Voltando à realidade, comecei a pesquisar as possibilidades de substituir o açúcar. É muito, mas muito difícil. Tudo tem ou se transforma em açúcar. Porém, o mercado apresenta possibilidades. Triste é saber o quanto tudo é muito caro.

É possível consumir doces ‘menos doces’. Claro que não deixei de consumi-lo, porém, numa quantidade menor. Tento comer mais frutas (que sempre adorei) ou mascar chicletes sem açúcar para contornar a compulsão. Sim, sou compulsivo por doces! E aí está a origem de vários problemas!

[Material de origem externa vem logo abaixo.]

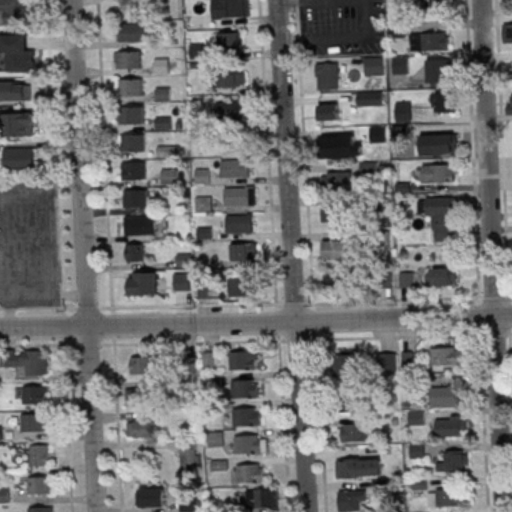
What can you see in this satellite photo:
road: (81, 1)
road: (322, 2)
building: (439, 4)
building: (136, 7)
building: (230, 8)
building: (16, 10)
parking lot: (342, 28)
building: (134, 31)
building: (135, 32)
building: (508, 32)
road: (341, 37)
building: (230, 41)
building: (431, 42)
building: (196, 51)
building: (20, 55)
building: (129, 59)
building: (130, 59)
building: (374, 65)
building: (510, 67)
building: (442, 69)
building: (327, 75)
building: (228, 79)
building: (130, 86)
building: (131, 87)
building: (16, 90)
building: (163, 94)
building: (369, 97)
building: (446, 102)
building: (510, 104)
building: (405, 110)
building: (230, 111)
building: (328, 112)
building: (133, 114)
building: (133, 115)
building: (19, 123)
building: (446, 139)
building: (134, 142)
building: (134, 142)
building: (339, 146)
road: (269, 153)
road: (55, 156)
road: (105, 156)
building: (20, 158)
road: (503, 166)
building: (236, 167)
building: (235, 168)
building: (134, 170)
building: (135, 170)
building: (440, 173)
building: (171, 175)
building: (203, 175)
building: (338, 180)
building: (240, 195)
building: (240, 196)
building: (136, 197)
building: (137, 198)
building: (205, 203)
building: (336, 212)
building: (441, 215)
road: (7, 218)
building: (240, 223)
building: (241, 223)
building: (141, 225)
building: (141, 225)
parking lot: (29, 243)
building: (340, 249)
building: (135, 252)
building: (243, 252)
road: (293, 255)
road: (492, 255)
road: (85, 257)
building: (440, 276)
building: (339, 277)
building: (407, 279)
building: (183, 281)
building: (143, 283)
building: (243, 286)
road: (191, 304)
road: (45, 307)
road: (1, 308)
road: (8, 308)
road: (256, 323)
road: (405, 335)
road: (193, 341)
road: (38, 343)
road: (511, 344)
building: (447, 356)
building: (409, 357)
building: (247, 359)
building: (28, 360)
building: (390, 362)
building: (349, 363)
building: (143, 364)
building: (142, 365)
building: (246, 387)
building: (35, 394)
building: (36, 394)
building: (140, 396)
building: (144, 396)
building: (446, 397)
building: (356, 401)
building: (248, 416)
building: (35, 421)
building: (35, 422)
road: (284, 422)
road: (320, 422)
road: (68, 424)
road: (118, 424)
building: (452, 426)
building: (143, 427)
building: (145, 428)
building: (354, 431)
building: (217, 441)
building: (251, 443)
building: (418, 450)
building: (40, 454)
building: (190, 457)
building: (454, 461)
building: (221, 464)
building: (359, 467)
building: (251, 472)
building: (39, 484)
building: (40, 485)
building: (4, 494)
building: (151, 496)
building: (152, 497)
building: (446, 497)
building: (262, 498)
building: (351, 499)
building: (189, 504)
building: (41, 508)
building: (41, 509)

Desenvolvi uma técnica: nada de bolos, sorvete, tortas, bombons, balas ou biscoitos doces no armário ou na geladeira. Desta forma, não tendo, não como.

Frutas @ divulgação

Porém… Olha como a vida nos prega algumas peças!

Há algumas semanas convidei uma amiga para almoçar em casa. Ela trouxe um delicioso pudim de leite condensado com calda de caramelo. Comemos. Sobrou e, nos dias seguintes, por completa gula, aos poucos, comi tudo. No último dia, admito: mesmo ainda estando saboroso, ele me deu bode!

Pudim @ divulgação

Dias depois chegou um convite de festa junina em Guaxupé (sul de Minas). Fiquei encarregado de levar doces da época. Entrei numa destas perigosíssimas lojas de guloseimas para comprar um pote de paçoquinha e outro de ‘pé de moça’ (que nem sabia que isso existia). Próximo ao caixa, vi um potinho com nove doces de batata-doce e de abóbora. Não comia aquilo há séculos. Claro que comprei.

Doce de batata doce @ divulgação

Em casa, sem pensar duas vezes, comi os nove docinhos do potinho. Achei uma delícia, mas me deu um bodinho. Tive que comer uma fatia de queijo para dar um reboot no excesso de doce.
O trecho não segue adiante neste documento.